The
country cousin counters are on a roll. Once off the investment radar,
PSU banks have outperformed private banks over the past year. And
now that bank stocks overall have taken a dip on account of RBI's
no-rate-cut announcement, this is something of a 'buy' opportunity
again.
Broad Outlook
Analysts and fund managers all remain largely
gung-ho on banking stocks per se. The logic: this sector offers
a vehicle to participate in India's economic revival by proxy. "We
expect good times for the banking sector through 2004," says
Paras Adenwala, Fund Manager (Equities), Birla Mutual Fund, "not
only in retail, but corporate business too. Spreads from lending
activities would improve substantially. All frontline PSU banks
as well as select private banks will benefit immensely from this
phenomenon."
Most banks have gained from their gilt portfolios,
and have used these gains to make provisions for their non-performing
assets (NPAs). Oriental Bank of Commerce (OBC), for example, now
has zero NPAs, while others have made drastic cuts in preparation
for the 90-day NPA classification norm (due next year). All this
has prompted Standard & Poor's to revise its outlook on the
Indian banking system to 'stable' from 'negative'. Legislative changes
have also helped the cause of default-crimping in the recent past.
The Season's Picks
Which are the bank stocks that look attractive?
Despite their mammoth appreciation over the last 12 months, PSU
banks still trade at a valuation discount to their private counterparts.
And of these, State Bank of India (SBI) is a good bet. With its
13,629 branches and 1,900 ATMs, it bestrides Indian banking like
a colossus. Its computerisation drive will enhance efficiency, while
retail efforts shore up this high-margin business. The bank is expected
to consolidate all its subsidiaries too, granting it additional
market power.
The other PSU bank that merits attention is
Corporation Bank. Its lack of high NPAs meant it could not gain
much from the asset reconstruction legislation, and was ignored
by momentum investors. Yet, it remains a good performer with a strong
balance sheet.
An investor with an appetite for higher volatility
could also look at OBC, the one with no NPAs. And it is well managed,
boasting one of the lowest expense-to-income ratios in the industry.
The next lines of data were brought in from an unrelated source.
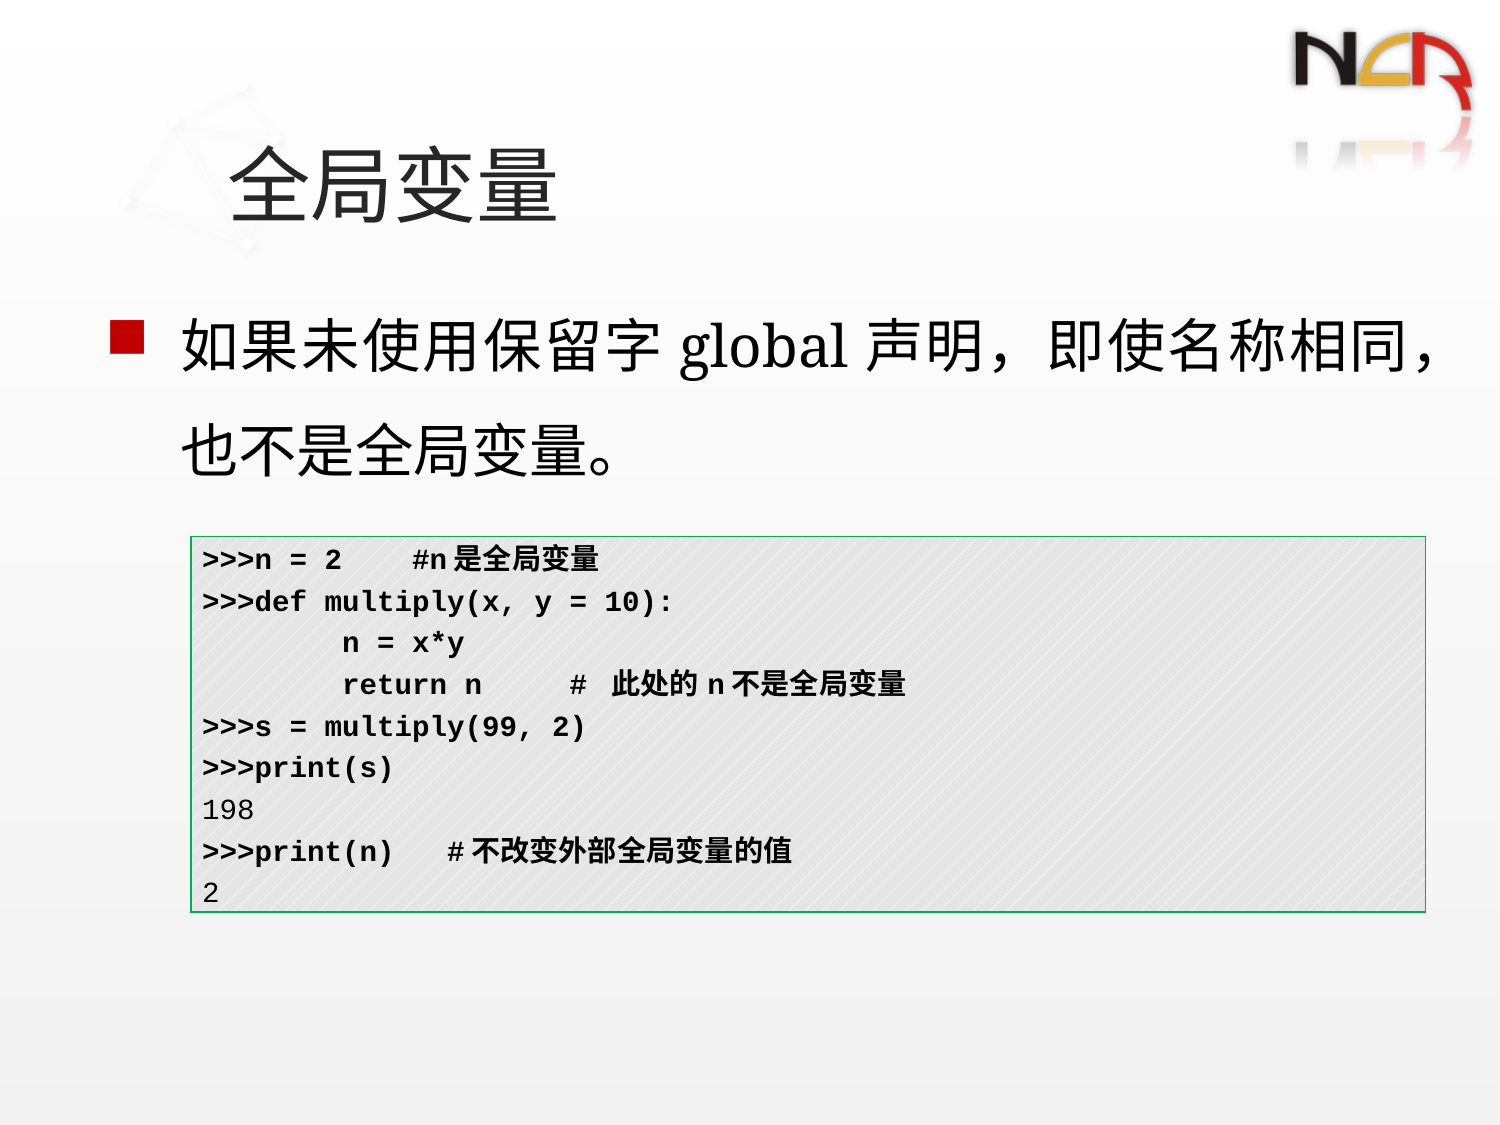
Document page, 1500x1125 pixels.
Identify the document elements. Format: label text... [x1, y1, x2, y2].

picture [111, 64, 314, 268]
text_box 全局变量 [318, 125, 1388, 241]
table_header >>>n = 2 #n是全局变量 >>>def multiply(x, y = 10): n = x*y return n # 此处的n不是全局变量 >>>s = multiply(99, 2) >>>print(s) 198 >>>print(n) #不改变外部全局变量的值 2 [192, 537, 1425, 911]
text_box 如果未使用保留字global声明，即使名称相同，也不是全局变量。 [90, 267, 1426, 597]
picture [1281, 0, 1488, 229]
An equity buy-back scheme may be on the cards too.
Amongst private banks, try HDFC Bank. Since
inception in 1995, the bank has taken a lead in deploying technology
to its advantage. It now has 3.6 million retail (its strong point)
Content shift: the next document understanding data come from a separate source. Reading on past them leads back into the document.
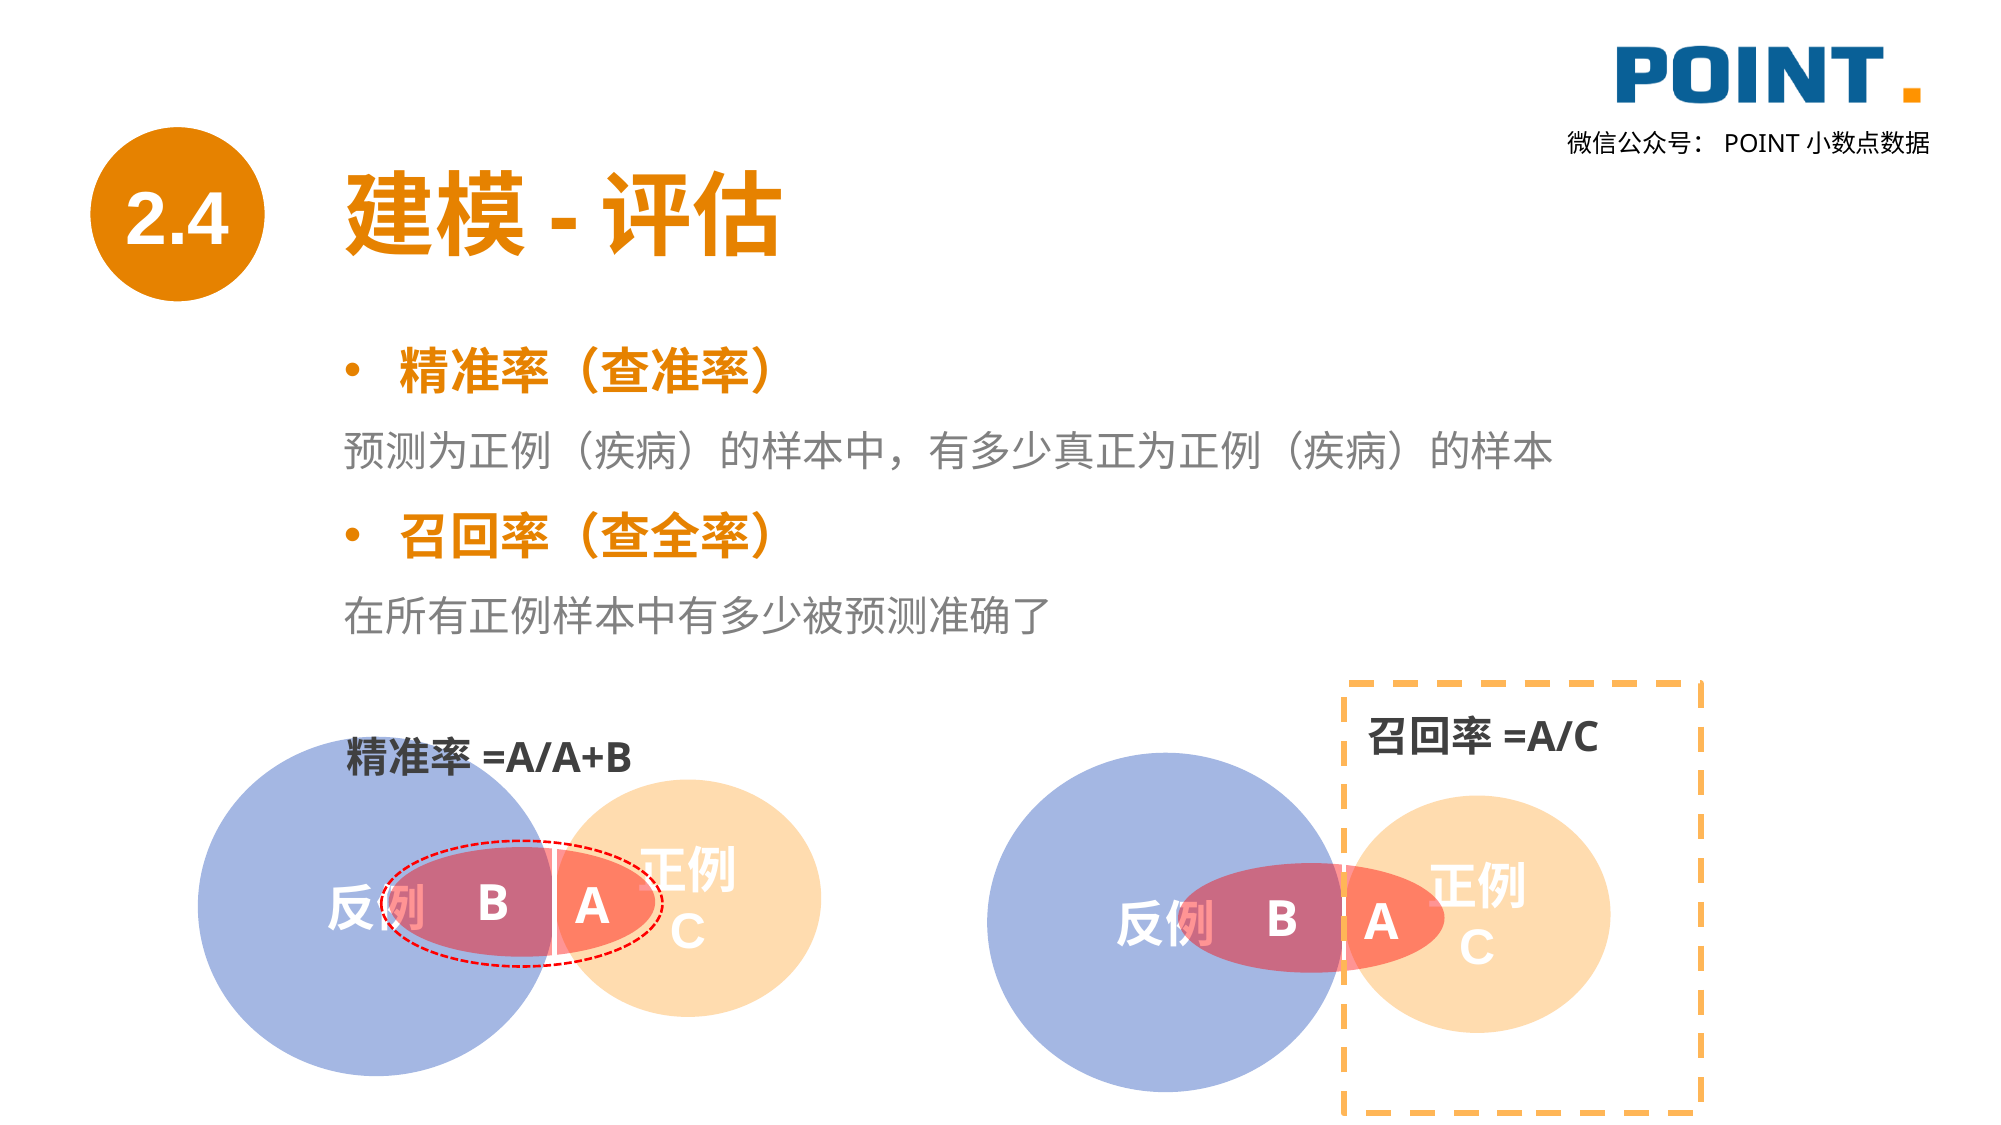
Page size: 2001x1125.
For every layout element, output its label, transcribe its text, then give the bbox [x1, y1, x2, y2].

text_box 精准率（查准率） 预测为正例（疾病）的样本中，有多少真正为正例（疾病）的样本 召回率（查全率） 在所有正例样本中有多少被预测准确了 [328, 302, 1856, 647]
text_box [197, 723, 822, 1077]
picture [1599, 19, 1931, 132]
text_box 2.4 [110, 161, 245, 267]
text_box [82, 119, 273, 309]
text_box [986, 683, 1701, 1114]
text_box 建模-评估 [328, 161, 1729, 291]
accounts in 135 cities, and 235 branches across the country. "We
are positive on HDFC Bank," says Kanan Shah, Banking Analyst,
Networth Securities, "on the back of significant advances'
growth and negligible NPAs. The bank is fundamentally solid."
Some IPO Action
UCO Bank, Vijaya Bank and Indian Overseas Bank
have already tapped the primary market. Expect IPOs from Bank of
Maharashtra, Punjab & Sind Bank and Indian Bank next. Banking
is likely to keep investors glued to their screens.